- **Text under study**
※
Note that many proofs/concepts have an underlying idea that is then built upon. The basic idea here are that if $A_n$ are an increasing collection of sets then $\mu(A_n) \to \mu(\cup_k A_k)$. This is the essence of the monotone convergence theorem (think of the functions $1_{A_n}$).

In this question, the $A_n$ represent the collection of points for which $f_n$ is 'more or less' greater than of equal to $g$. By 'more or less', I mean the $\epsilon$ condition. The value of the $A_n$ is that the are increasing (nested) and $\cup_k A_k = \Omega$, so for any measurable $E$, we have $\mu(A_n \cap E) \to \mu(E)$.

Note that $\int f_n \ge \int_{A_n} f_n \ge \int_{A_n} (g-\epsilon) \ge \int_{A_n} g - \epsilon \sum_k \mu(E_j)$.

Note that $\int_{A_n} g = \sum c_k \mu(E_k \cap A_n)$, and so $\int_{A_n} g \to \int g$. Since $f_{n+1} \ge f_n$ we have that $\int f_n$ increasing, then the above gives $\lim_{n \to \infty} \int f_n \ge \lim_{n \to \infty} \int_{A_n} g - \epsilon \sum_k \mu(E_j) = \int g -\epsilon \sum_k \mu(E_j)$.

Since $g$ is simple, $\sum_k \mu(E_j)$ is finite, and since $\epsilon>0$ is arbitrary, we have $\lim_{n \to \infty} \int f_n \ge \int g$
※
- **Task input**
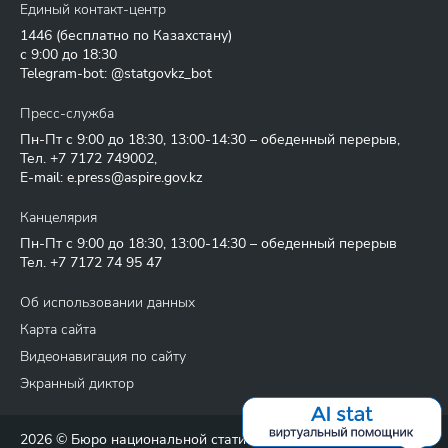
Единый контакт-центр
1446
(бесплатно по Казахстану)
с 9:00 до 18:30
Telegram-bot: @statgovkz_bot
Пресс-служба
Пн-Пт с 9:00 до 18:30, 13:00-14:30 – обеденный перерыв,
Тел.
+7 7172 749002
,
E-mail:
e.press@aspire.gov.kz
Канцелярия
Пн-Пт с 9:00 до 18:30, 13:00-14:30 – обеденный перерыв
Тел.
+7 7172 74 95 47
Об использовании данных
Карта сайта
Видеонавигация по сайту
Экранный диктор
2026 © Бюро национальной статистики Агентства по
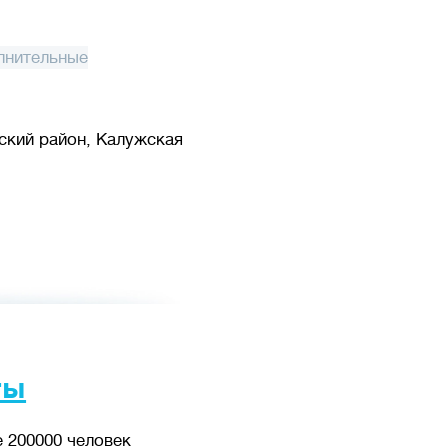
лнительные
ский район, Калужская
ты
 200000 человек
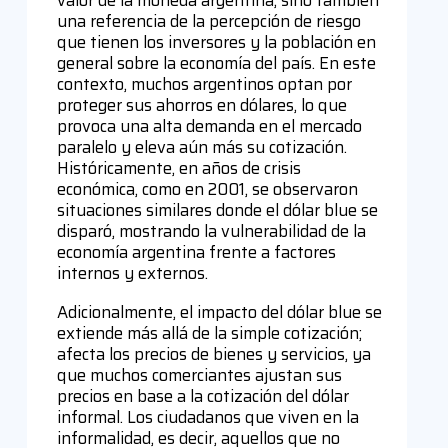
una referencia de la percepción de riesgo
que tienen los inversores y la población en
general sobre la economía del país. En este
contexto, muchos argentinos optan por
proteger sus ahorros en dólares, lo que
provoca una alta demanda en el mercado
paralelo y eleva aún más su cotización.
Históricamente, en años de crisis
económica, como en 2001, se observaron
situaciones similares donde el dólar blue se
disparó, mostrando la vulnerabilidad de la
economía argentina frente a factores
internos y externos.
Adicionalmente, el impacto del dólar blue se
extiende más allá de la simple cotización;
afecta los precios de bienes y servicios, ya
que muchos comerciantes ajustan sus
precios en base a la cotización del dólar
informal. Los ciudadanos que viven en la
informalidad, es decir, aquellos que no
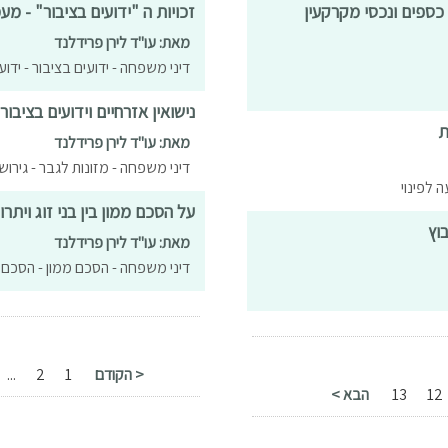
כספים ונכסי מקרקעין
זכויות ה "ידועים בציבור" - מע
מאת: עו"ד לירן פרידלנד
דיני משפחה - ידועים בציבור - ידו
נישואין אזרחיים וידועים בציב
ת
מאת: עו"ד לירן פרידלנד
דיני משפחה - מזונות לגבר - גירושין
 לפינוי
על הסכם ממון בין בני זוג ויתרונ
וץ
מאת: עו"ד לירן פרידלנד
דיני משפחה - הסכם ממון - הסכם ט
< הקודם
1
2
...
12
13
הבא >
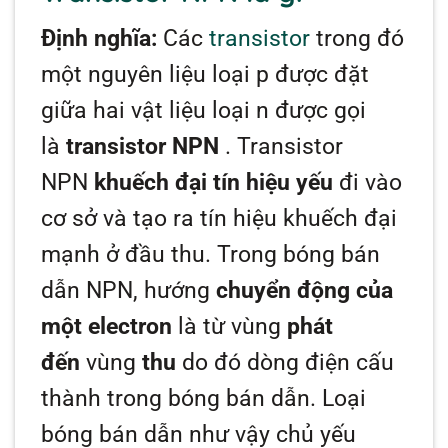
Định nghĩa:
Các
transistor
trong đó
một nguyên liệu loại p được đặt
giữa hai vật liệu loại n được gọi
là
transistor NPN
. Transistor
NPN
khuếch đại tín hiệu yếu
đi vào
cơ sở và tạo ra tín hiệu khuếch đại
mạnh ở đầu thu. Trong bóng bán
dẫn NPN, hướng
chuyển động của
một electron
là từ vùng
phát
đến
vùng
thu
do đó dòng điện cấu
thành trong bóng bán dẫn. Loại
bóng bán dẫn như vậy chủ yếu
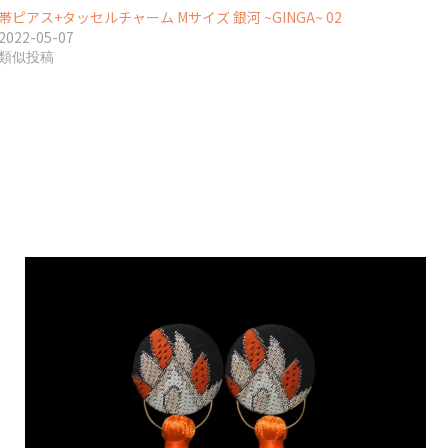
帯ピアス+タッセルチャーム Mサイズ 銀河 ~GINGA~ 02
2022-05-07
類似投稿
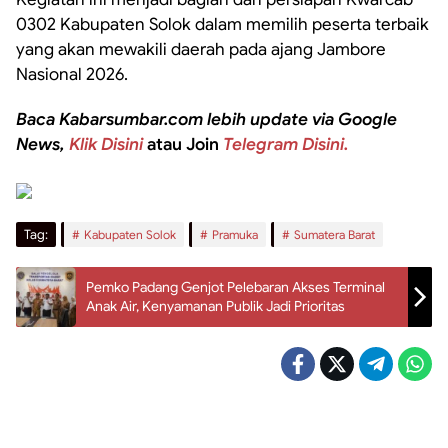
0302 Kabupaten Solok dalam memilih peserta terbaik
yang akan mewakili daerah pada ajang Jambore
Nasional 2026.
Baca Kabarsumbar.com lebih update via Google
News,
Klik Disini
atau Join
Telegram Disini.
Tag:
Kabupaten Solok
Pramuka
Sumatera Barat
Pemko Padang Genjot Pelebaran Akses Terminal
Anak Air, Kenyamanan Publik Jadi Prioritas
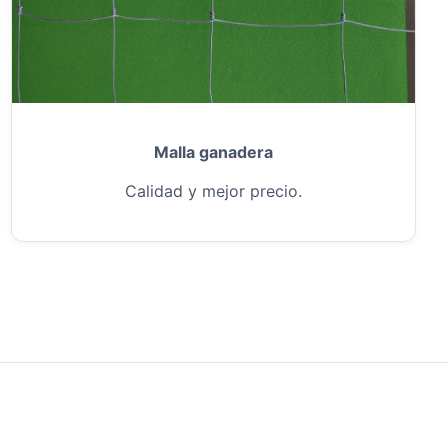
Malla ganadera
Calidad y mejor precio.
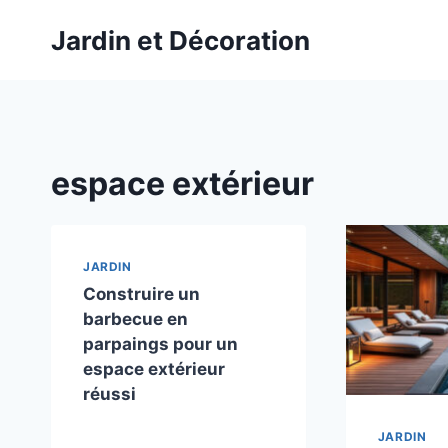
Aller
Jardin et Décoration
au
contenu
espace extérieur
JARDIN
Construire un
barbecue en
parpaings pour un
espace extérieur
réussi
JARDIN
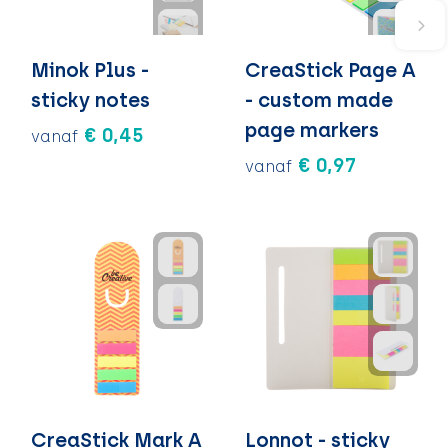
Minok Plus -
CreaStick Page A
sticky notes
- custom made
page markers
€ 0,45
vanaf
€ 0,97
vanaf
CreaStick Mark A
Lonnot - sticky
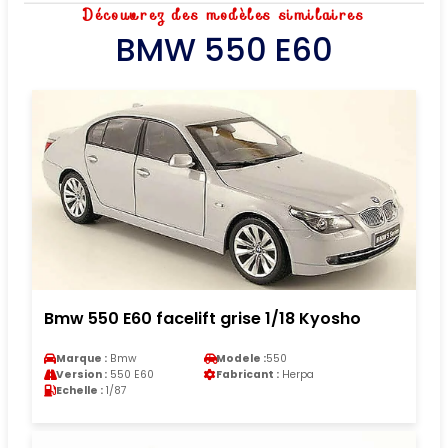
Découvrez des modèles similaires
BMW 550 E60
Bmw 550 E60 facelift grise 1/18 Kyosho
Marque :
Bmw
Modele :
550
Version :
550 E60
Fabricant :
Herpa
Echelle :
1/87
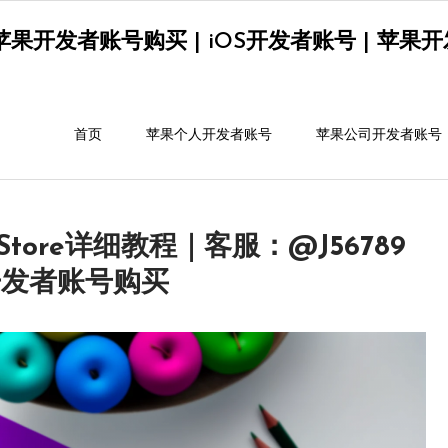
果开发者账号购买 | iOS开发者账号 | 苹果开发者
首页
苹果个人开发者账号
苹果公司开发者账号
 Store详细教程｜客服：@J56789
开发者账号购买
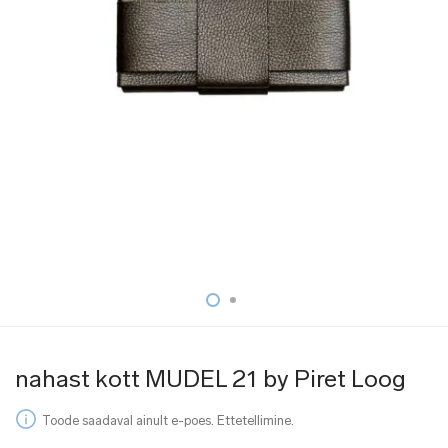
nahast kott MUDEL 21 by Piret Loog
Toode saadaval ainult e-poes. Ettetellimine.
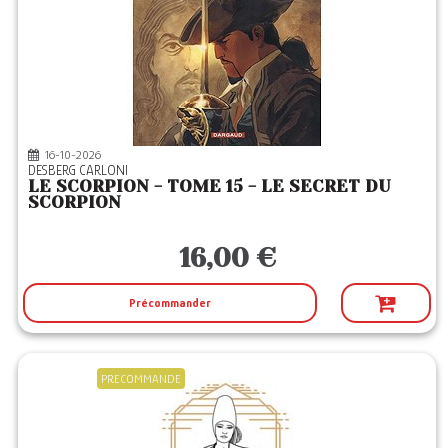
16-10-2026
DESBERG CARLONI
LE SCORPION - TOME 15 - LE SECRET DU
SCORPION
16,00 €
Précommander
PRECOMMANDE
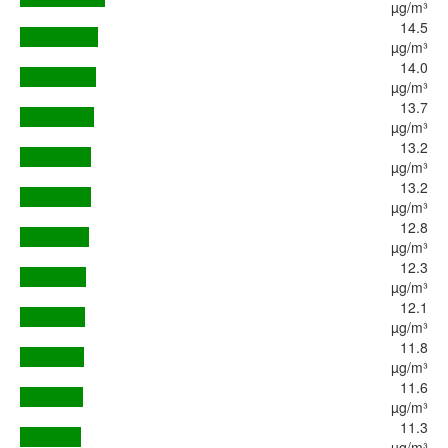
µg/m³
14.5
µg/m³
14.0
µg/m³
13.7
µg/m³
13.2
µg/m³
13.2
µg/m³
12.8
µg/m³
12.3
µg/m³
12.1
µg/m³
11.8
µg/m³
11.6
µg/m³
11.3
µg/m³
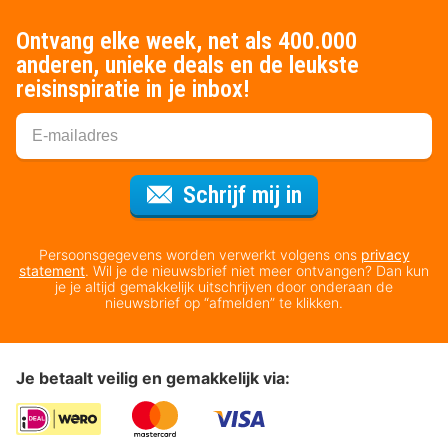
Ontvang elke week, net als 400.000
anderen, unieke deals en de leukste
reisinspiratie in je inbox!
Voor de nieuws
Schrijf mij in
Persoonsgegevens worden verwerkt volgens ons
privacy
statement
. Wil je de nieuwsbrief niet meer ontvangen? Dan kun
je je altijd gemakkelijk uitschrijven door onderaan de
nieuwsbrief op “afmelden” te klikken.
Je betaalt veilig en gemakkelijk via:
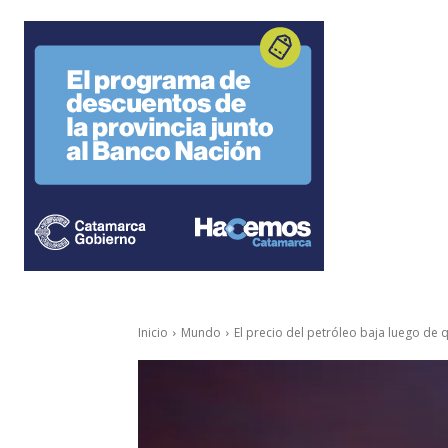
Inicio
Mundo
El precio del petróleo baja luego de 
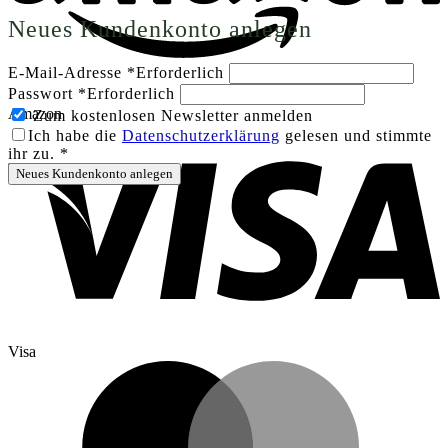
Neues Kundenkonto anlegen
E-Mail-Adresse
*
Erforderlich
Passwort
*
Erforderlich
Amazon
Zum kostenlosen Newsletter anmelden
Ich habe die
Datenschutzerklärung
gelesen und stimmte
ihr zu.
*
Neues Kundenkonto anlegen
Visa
※
- **Questions**
1. In the monotone convergence excerpt, output the passage starting at "Note that many" and ending at "- \epsilon \sum_k \mu(E_j)$.", copied word for word.
2. Give the lines of the records as a JSON list of strings, one string per line, starting at the first line of the records and ending at the line that contains "200000 человек". Leave out blank lines and the picture markers.
The text and the records are two independent pieces of material.

- **Answers to the problems**
1.
Note that many proofs/concepts have an underlying idea that is then built upon. The basic idea here are that if $A_n$ are an increasing collection of sets then $\mu(A_n) \to \mu(\cup_k A_k)$. This is the essence of the monotone convergence theorem (think of the functions $1_{A_n}$).

In this question, the $A_n$ represent the collection of points for which $f_n$ is 'more or less' greater than of equal to $g$. By 'more or less', I mean the $\epsilon$ condition. The value of the $A_n$ is that the are increasing (nested) and $\cup_k A_k = \Omega$, so for any measurable $E$, we have $\mu(A_n \cap E) \to \mu(E)$.

Note that $\int f_n \ge \int_{A_n} f_n \ge \int_{A_n} (g-\epsilon) \ge \int_{A_n} g - \epsilon \sum_k \mu(E_j)$.

2.
[
  "Единый контакт-центр",
  "1446",
  "(бесплатно по Казахстану)",
  "с 9:00 до 18:30",
  "Telegram-bot: @statgovkz_bot",
  "Пресс-служба",
  "Пн-Пт с 9:00 до 18:30, 13:00-14:30 – обеденный перерыв,",
  "Тел.",
  "+7 7172 749002",
  ",",
  "E-mail:",
  "e.press@aspire.gov.kz",
  "Канцелярия",
  "Пн-Пт с 9:00 до 18:30, 13:00-14:30 – обеденный перерыв",
  "Тел.",
  "+7 7172 74 95 47",
  "Об использовании данных",
  "Карта сайта",
  "Видеонавигация по сайту",
  "Экранный диктор",
  "2026 © Бюро национальной статистики Агентства по",
  "лнительные",
  "ский район, Калужская",
  "ты",
  " 200000 человек"
]